Tuesday, February 06, 2007

GW: Great Summary of the Situation

Andy Revkin is a science reporter for the New York Times. Today, the website of the Times posted a short video featuring Revkin's summation of Friday's report from Paris on that Great Big GW In the Sky, Global You-Know-What. Revkin does a really nice job of putting things in perspective. He starts off by reminding us that the first really big conference on the subject took place in Toronto in 1988.

1988 will be remembered as the beginning of the "we told you so, and what did you do about it" years. Here is a transcription I made of Revkin's remarks:

I've been writing about climate change, the human influence on the climate system, since about 1988 or so. That was the year we had record heat waves around the world. The Amazon was ablaze. And there was a big meeting in Toronto, Canada, about the atmosphere, the human influence on the atmosphere. And that's when this intergovernmental panel on climate change got started, the IPCC, which just came out with its fourth report since 1990 on what's happening with people and the climate.

The report states that it is "very likely" that humans caused most of the global warming measured since 1950. The report predicts sea level will rise 7 to 23 inches by 2100. The report also states that over the next 1000 years, today's coastlines will disappear.

Humans now are the dominant drivers of warming.

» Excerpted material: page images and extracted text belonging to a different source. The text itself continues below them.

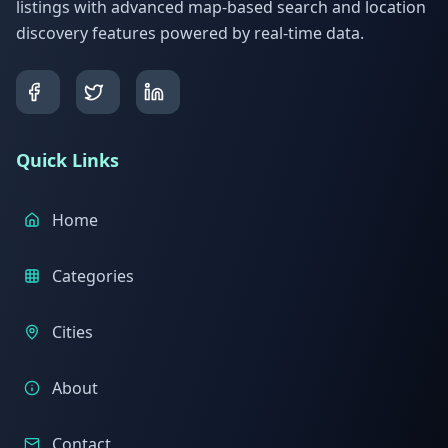
listings with advanced map-based search and location
discovery features powered by real-time data.
Quick Links
Home
Categories
Cities
About
Contact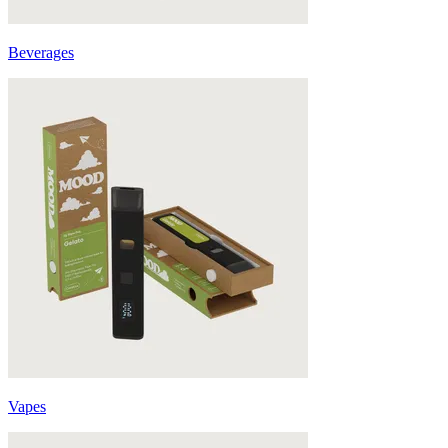
Beverages
Vapes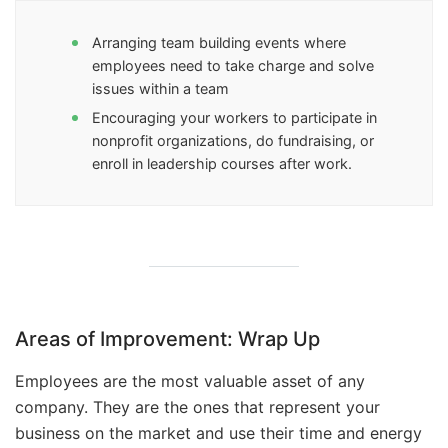
Arranging team building events where
employees need to take charge and solve
issues within a team
Encouraging your workers to participate in
nonprofit organizations, do fundraising, or
enroll in leadership courses after work.
Areas of Improvement: Wrap Up
Employees are the most valuable asset of any
company. They are the ones that represent your
business on the market and use their time and energy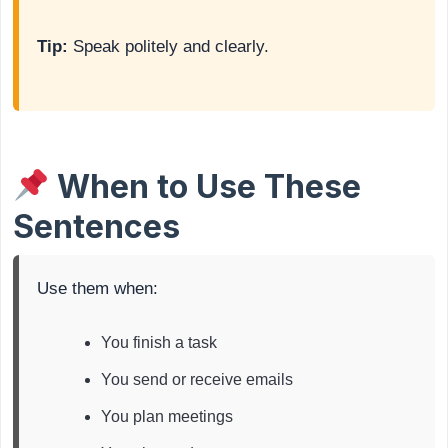
Tip:
Speak politely and clearly.
When to Use These
Sentences
Use them when:
You finish a task
You send or receive emails
You plan meetings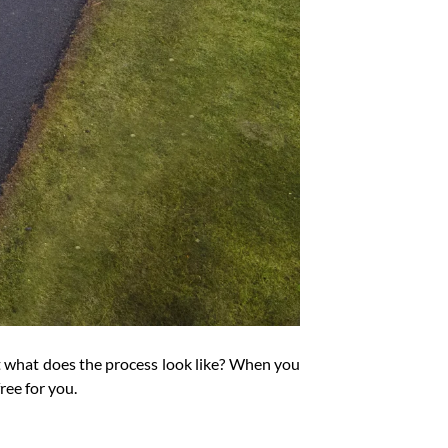
But what does the process look like? When you
ee for you.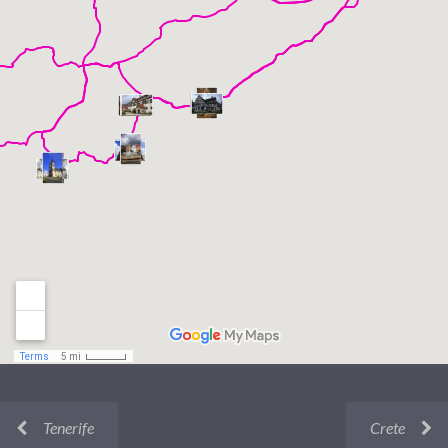
Tenerife
Crete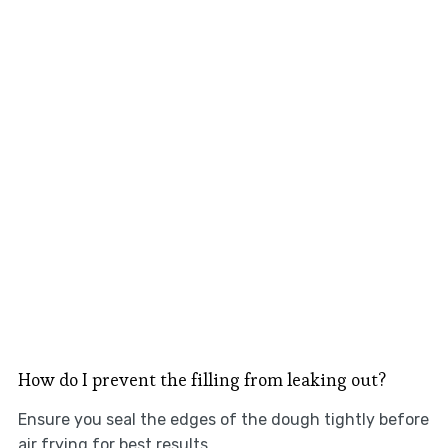
How do I prevent the filling from leaking out?
Ensure you seal the edges of the dough tightly before
air frying for best results.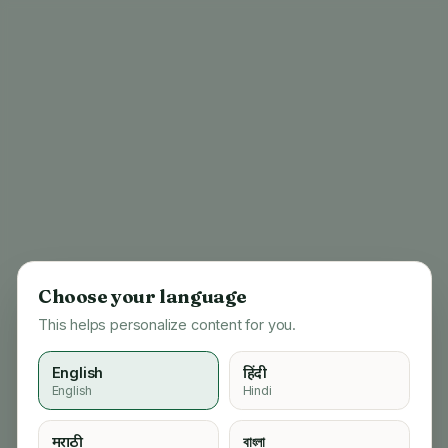
Choose your language
This helps personalize content for you.
English
हिंदी
English
Hindi
404
मराठी
বাংলা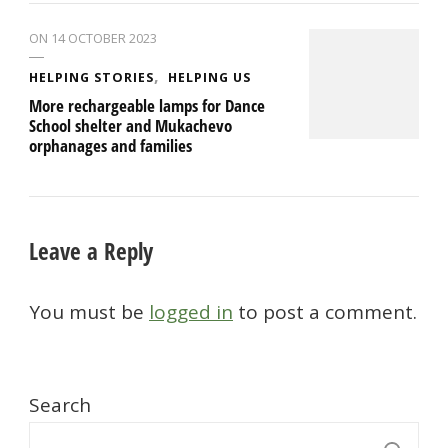
ON
14 OCTOBER 2023
HELPING STORIES
HELPING US
More rechargeable lamps for Dance
School shelter and Mukachevo
orphanages and families
Leave a Reply
You must be
logged in
to post a comment.
Search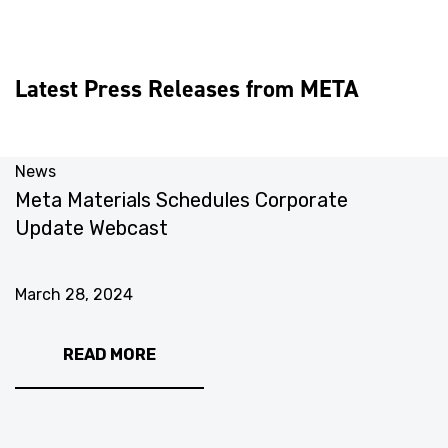
Latest Press Releases from META
News
N
Meta Materials Schedules Corporate
M
Update Webcast
S
M
March 28, 2024
M
READ MORE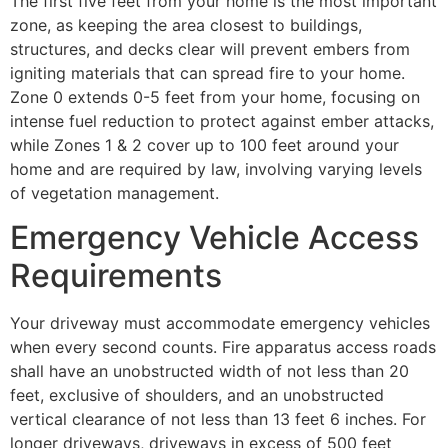
The first five feet from your home is the most important
zone, as keeping the area closest to buildings,
structures, and decks clear will prevent embers from
igniting materials that can spread fire to your home.
Zone 0 extends 0-5 feet from your home, focusing on
intense fuel reduction to protect against ember attacks,
while Zones 1 & 2 cover up to 100 feet around your
home and are required by law, involving varying levels
of vegetation management.
Emergency Vehicle Access
Requirements
Your driveway must accommodate emergency vehicles
when every second counts. Fire apparatus access roads
shall have an unobstructed width of not less than 20
feet, exclusive of shoulders, and an unobstructed
vertical clearance of not less than 13 feet 6 inches. For
longer driveways, driveways in excess of 500 feet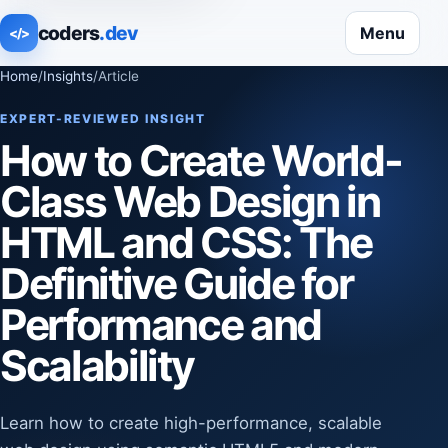
coders
.dev
Menu
</>
Home
/
Insights
/
Article
EXPERT-REVIEWED INSIGHT
How to Create World-
Class Web Design in
HTML and CSS: The
Definitive Guide for
Performance and
Scalability
Learn how to create high-performance, scalable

What we know profoundly well is that we are in for probably 12 feet of sea level rise over the next 1000 years, in other words a new coastline every century or so. If you're in Bangladesh or even downtown Manhattan, that's a big deal.

To some extent, the findings in this new report find us kind of like the wily Coyote in those old Roadrunner cartoons, where he realizes suddenly he's over a cliff, and you see his feet run in fast motion, and he's trying to scramble back.

Essentially, what the report is saying is that we face, already, because of this buildup of these gases that trap heat, and because of the trajectories of growing populations and growing energy use, that we are pretty much committed to seeing rising temperatures and rising seas for centuries to come. The other inconvenient reality is that any policy changes -- in other words a best case policy where everyone starts driving a Prius tomorrow, and a worst case scenario where we just keep on going -- neither of those would alter our climate perceptibly for several decades. So politically, that is very unfortunate, because that leaves us in this place where the political cycles are 2 years, 4 years, 6 years, and the realities of this are that the consequences of choices made now wouldn't be apparent for a long time to come.

That puts it back in all of our laps as a legacy issue, almost more than a policy issue. How do we want to limit our actions, how change our priorities to avert a long term path to a truly different planet?


Revkin's not correct to say that 'if we all drove Priuses tomorrow' would be a best case scenario. Honestly, best case, we wouldn't be buying new cars. Most of us wouldn't even be using any significant amounts of fossil fuels at home or on the road. We'd have to have our groceries shipped in on efficient rail lines. We're talking radical changed beyond any that will gain favor in the next few decades. We'd have to clamp down on -- if not shut down -- affluent and consumptive lifestyles around the world. It turns out our freewheeling days weren't free at all.

On the other hand, Revkin's comment calling this a "legacy issue" is profound. It's done. Our legacy is before us. Now we can see that we've already left a legacy for centuries, most of it done since 1950, when the American economy began its 60-70 year spree, deadset on multinational corporate greed and this sprawling juggernaut of development and imperialism. Any policies the U.S. government can muster at this point will be mere window dressing.

Not that we shouldn't try, even if dressing the windows is all we do. At least a sliver of our legacy will be that some in the future can look back and see that some of us in Toronto in 1988 and in Kyoto in 1997 and around the world in 2007 tried something to swim upstream against the incessant tides of human nature.